You don’t need to be a period purist to have a beautiful traditional bathroom. Life is too short to worry about combining a Victorian-era roll-top bath with Georgian style wood panelling, or Edwardian taps. Unless you are recreating a historically accurate bathroom set for the next series of Downton Abbey, it’s OK to mix periods and styles to get the look you want.
Try to choose furniture that suits the space as well as the look you are trying to create. Even the most beautiful roll-top bath looks underwhelming when shoe-horned into the corner of a tiny bathroom or has an overhanging sink invading its air space. With careful planning and product selection it is possible to apply the ornate period detail of the Baroque style to a smaller space – what you lose in grandeur you gain in intimacy.
There are some great ways to maximise a smaller space (see our blog on this subject). Victoria & Albert design stunning freestanding baths for more compact spaces. Try mounting one (or two) of our Bathroom Aysgill sinks onto a period console table to create a vanity unit. These elegant handcrafted sinks are reminiscent of a traditional Victorian washbowl. Placing them on a table, rather than a cupboard leaves more visible floor space exposed and makes the room feel larger. (And we bought this table on eBay for £100!) Try adding unlacquered brass taps like these from Perrin & Rowe that will get better with age, as it develops its own unique patina. A traditional toilet basin with high-level cistern would complete the look.
Traditionally many period interiors use dark colours to create a warmer, more luxurious feel, but this isn’t a rule. Rich burgundies and dark blues were common, as was racing green and even dark grey. Again, if you want to break from traditional and freshen up the look, then choose lighter tones or off-whites to make it light and airy. The main house bedrooms at Babington House Hotel in Somerset are a great example of how to use darker colours. Try Farrow & Ball’s exquisitely-named period paint colours for a really authentic look regardless of the era.

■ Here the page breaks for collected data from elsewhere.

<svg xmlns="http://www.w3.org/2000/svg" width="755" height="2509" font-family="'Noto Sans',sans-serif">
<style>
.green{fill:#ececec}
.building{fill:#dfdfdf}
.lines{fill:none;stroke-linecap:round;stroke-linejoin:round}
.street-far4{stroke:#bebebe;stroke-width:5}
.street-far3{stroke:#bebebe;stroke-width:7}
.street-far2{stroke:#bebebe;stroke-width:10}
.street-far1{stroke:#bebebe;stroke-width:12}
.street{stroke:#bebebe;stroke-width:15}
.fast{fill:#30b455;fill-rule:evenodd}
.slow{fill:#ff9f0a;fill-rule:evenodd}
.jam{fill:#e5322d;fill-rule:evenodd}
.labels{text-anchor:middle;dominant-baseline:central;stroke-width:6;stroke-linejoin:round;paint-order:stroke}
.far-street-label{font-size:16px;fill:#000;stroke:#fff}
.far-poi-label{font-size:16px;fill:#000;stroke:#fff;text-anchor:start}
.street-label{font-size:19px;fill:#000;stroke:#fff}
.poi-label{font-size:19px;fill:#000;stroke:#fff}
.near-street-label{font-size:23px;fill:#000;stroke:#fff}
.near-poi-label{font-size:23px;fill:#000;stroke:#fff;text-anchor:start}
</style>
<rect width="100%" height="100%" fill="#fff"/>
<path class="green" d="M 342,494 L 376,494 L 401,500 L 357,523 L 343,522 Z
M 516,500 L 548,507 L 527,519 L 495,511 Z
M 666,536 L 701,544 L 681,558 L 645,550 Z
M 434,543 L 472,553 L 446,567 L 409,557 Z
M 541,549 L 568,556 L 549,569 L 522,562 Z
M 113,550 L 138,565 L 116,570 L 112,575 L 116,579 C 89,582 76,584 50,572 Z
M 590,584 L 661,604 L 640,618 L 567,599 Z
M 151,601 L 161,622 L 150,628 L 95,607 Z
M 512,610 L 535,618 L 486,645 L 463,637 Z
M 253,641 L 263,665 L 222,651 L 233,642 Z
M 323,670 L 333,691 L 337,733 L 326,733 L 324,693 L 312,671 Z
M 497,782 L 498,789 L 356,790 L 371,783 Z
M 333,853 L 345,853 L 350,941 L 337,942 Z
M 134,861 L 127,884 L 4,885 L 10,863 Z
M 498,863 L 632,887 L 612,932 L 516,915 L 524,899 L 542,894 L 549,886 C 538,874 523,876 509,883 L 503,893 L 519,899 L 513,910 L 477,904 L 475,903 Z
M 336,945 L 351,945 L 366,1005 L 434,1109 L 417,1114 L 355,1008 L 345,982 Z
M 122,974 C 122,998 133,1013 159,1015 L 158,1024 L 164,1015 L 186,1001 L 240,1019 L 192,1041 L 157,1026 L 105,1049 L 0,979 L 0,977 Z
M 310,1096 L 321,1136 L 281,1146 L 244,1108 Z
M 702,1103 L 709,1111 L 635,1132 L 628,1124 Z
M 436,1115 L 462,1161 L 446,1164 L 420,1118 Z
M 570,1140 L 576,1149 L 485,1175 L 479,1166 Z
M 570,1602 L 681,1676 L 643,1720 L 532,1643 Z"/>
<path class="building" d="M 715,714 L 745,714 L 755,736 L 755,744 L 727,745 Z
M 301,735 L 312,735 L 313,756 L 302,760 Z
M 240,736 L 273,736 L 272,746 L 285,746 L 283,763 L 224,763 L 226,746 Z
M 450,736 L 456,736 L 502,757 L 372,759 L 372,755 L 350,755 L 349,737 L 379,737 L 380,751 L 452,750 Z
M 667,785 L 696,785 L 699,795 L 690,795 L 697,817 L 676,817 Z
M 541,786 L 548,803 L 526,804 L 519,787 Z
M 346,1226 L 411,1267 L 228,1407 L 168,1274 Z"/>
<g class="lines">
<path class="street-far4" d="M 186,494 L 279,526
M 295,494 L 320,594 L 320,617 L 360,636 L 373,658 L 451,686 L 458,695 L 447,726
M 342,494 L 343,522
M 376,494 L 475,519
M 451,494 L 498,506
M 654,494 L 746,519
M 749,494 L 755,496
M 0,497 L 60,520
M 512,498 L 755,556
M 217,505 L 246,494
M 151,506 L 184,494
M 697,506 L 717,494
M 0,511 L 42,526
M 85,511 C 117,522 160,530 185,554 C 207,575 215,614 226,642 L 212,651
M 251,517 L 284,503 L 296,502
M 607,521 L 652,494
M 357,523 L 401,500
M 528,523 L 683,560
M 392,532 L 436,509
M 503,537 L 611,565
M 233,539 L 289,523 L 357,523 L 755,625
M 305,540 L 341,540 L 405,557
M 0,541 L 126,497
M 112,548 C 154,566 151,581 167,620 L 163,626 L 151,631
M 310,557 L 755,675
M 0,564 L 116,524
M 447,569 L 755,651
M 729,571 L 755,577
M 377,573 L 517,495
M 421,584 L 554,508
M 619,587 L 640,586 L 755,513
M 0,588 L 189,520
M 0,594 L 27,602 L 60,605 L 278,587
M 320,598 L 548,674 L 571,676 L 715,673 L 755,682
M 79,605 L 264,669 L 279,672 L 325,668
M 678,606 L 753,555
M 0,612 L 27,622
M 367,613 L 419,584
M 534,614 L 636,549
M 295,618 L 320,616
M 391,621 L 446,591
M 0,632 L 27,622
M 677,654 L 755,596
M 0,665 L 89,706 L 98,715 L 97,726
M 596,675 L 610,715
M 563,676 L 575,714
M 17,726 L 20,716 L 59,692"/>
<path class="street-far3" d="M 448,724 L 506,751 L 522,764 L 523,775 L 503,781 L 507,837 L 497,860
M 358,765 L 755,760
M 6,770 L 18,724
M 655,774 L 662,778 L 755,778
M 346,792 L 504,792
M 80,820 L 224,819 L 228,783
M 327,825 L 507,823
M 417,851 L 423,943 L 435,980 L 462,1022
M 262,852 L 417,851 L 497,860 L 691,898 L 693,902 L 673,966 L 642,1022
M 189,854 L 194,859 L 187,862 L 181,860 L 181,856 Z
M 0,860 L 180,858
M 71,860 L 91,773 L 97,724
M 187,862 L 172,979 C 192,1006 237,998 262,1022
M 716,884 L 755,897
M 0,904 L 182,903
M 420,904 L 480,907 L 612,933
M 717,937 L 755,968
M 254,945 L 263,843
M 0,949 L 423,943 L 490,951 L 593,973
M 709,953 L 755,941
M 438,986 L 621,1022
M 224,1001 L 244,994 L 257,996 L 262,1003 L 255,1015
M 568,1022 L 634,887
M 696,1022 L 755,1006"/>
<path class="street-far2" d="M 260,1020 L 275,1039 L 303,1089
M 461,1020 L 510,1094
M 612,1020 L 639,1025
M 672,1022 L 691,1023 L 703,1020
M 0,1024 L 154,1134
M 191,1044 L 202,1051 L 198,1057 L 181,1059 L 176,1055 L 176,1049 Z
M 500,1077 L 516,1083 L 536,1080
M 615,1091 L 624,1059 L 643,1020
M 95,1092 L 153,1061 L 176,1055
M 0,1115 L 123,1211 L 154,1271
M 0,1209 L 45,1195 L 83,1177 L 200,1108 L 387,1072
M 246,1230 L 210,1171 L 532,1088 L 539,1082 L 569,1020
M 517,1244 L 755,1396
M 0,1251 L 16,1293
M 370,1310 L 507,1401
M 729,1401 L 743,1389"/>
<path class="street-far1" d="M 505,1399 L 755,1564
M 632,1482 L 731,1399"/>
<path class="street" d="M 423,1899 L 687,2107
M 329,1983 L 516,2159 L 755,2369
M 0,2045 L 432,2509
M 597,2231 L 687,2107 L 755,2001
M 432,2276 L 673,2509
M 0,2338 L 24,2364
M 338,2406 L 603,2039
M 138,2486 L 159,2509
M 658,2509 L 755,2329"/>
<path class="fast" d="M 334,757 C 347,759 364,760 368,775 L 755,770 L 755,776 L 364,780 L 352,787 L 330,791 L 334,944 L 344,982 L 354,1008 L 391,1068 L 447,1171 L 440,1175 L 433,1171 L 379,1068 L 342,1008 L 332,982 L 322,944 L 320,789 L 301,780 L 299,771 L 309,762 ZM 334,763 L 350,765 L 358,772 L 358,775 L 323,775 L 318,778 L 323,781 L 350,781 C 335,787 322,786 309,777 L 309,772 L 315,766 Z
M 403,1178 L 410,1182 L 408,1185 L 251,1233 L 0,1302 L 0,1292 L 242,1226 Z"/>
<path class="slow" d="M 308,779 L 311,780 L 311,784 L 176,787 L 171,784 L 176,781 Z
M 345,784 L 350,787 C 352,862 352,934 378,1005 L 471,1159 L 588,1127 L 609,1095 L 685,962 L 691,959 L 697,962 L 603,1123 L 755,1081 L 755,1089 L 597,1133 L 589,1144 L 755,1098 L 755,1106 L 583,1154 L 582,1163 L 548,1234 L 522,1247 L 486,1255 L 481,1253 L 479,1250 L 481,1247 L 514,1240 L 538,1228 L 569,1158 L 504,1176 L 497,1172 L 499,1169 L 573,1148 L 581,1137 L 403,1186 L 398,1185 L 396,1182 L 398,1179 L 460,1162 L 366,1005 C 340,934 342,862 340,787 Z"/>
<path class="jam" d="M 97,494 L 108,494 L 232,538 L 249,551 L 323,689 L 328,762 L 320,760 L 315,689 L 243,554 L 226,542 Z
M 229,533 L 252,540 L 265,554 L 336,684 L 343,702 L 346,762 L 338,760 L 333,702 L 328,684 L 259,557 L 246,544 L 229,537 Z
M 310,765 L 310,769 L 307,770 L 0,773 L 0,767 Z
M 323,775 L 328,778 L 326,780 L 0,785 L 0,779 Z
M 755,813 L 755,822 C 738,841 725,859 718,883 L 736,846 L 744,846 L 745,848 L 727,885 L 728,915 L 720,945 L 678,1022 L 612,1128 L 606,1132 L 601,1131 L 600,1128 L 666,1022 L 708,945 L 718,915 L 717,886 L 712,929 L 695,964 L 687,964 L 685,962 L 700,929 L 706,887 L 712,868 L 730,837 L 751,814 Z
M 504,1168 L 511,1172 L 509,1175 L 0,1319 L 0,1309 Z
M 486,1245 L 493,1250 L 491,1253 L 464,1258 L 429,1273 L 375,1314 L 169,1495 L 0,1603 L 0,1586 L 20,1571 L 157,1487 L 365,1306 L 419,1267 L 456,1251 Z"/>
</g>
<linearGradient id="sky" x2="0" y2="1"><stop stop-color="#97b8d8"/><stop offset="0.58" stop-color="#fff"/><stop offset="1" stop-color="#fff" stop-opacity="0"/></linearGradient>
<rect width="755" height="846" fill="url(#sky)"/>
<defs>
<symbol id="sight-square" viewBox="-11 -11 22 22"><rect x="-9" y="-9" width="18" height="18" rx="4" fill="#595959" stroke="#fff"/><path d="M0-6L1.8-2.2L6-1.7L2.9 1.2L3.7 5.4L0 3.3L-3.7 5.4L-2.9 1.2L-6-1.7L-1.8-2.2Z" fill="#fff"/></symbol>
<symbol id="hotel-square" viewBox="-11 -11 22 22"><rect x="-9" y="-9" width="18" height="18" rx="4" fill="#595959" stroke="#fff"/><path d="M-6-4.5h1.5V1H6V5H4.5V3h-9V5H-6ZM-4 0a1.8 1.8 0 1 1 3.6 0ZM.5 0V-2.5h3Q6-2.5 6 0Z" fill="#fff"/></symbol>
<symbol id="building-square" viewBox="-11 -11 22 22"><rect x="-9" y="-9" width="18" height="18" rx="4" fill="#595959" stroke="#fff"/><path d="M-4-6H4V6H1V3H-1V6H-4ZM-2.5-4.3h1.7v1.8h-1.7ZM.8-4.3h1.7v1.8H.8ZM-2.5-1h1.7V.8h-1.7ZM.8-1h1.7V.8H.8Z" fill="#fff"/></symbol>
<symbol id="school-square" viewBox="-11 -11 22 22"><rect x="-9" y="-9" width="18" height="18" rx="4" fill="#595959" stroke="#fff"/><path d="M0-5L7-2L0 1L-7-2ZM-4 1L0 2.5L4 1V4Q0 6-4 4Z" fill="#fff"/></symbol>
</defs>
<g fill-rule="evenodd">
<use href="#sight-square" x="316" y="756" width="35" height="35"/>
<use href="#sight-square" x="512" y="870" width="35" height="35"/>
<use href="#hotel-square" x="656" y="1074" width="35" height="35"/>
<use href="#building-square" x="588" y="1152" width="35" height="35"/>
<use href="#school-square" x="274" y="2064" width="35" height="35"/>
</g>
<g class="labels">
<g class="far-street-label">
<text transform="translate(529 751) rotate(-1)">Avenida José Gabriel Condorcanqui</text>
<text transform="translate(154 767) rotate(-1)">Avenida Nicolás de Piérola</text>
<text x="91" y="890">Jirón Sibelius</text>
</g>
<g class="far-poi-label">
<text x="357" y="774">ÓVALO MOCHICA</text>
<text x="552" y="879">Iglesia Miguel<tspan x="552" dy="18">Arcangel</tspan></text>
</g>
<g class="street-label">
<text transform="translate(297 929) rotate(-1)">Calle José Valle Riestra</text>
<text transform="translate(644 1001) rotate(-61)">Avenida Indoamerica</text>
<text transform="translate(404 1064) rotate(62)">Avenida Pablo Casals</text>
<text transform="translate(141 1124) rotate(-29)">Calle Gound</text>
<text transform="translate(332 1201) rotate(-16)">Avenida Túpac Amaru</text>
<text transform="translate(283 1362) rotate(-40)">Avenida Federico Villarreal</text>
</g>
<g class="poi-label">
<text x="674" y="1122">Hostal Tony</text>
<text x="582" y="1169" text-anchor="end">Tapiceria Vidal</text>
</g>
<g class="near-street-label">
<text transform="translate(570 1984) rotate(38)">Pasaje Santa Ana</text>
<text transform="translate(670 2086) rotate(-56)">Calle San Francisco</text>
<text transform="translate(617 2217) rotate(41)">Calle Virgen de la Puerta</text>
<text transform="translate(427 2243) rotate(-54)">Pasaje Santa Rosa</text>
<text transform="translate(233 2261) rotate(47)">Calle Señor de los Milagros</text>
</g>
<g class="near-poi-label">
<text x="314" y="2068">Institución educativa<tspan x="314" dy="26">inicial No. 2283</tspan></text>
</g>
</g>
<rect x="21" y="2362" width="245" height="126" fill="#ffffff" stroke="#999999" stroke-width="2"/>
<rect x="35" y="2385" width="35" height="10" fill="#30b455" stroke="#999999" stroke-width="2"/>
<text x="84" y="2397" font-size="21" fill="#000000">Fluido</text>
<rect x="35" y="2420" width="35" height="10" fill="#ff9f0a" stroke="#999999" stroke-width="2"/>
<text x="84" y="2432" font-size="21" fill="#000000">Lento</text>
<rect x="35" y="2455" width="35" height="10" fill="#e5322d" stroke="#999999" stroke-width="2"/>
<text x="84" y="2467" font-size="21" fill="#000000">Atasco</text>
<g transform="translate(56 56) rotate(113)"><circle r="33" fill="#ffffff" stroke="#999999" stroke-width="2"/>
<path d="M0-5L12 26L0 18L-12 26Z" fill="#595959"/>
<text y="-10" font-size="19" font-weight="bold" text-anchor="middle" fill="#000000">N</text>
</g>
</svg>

Adding painted wood panelling to walls, then painting the doors and frames in the same bold colours, is very Victorian, but feels very ‘of-the-moment’ too. It neutralises the architectural details slightly for a simpler look and allows the crisp white fireclay or porcelain furniture to really pop against the darker backdrop of the walls.
If your main colour scheme is light, then why not be heavy-handed with pattern? We’d recommend being more reserved if using a strong dark colour on your walls, however. Bold traditional floral or animal patterns are currently popular. Opt for hand-painted wallpapers with gilded detailing for the ultimate in luxury. If you go for a bold wallpaper like these amazing examples by House of Hackney or Degournay your bath-time will better for it.
Be careful here because you can overload on textures and patterns if every surface is too busy. Chequered tile floors adorn many a stately home floor, spanning various historical periods. Floral motifs were also common. If you have dark walls or heavily patterned or dark coloured walls, go for a simple dark wood floor, or a tile with a natural dark-wood effect (which can be almost indistinguishable from the real thing). If your walls are light or minimally patterned, why not make the floor a feature with a chessboard effect or hand-painted floral tiles?
A traditional bathroom is robust, practical and functional. Designed to do what a bathroom should do for a long time. It is built to last, and by choosing quality over convenience and function over form, you are turning back to the traditional values of bathrooms of the past.
Seek out well-constructed products made with traditional techniques for genuine authenticity. Where possible, choose your cabinetry, sinks and brassware from artisanal manufacturers with a history of quality and craftsmanship. And if that sounds a bit like we’re selling ourselves (and of course we are!) then it’s also worth noting that the oldest Shaws sink we know of that is still in daily use dates from 1903. We know this because then, as now, the name of the craftsman who made the sink and the date was stamped underneath.
Whatever you decide to do with your bathroom, we hope that you achieve the period drama you are trying to create.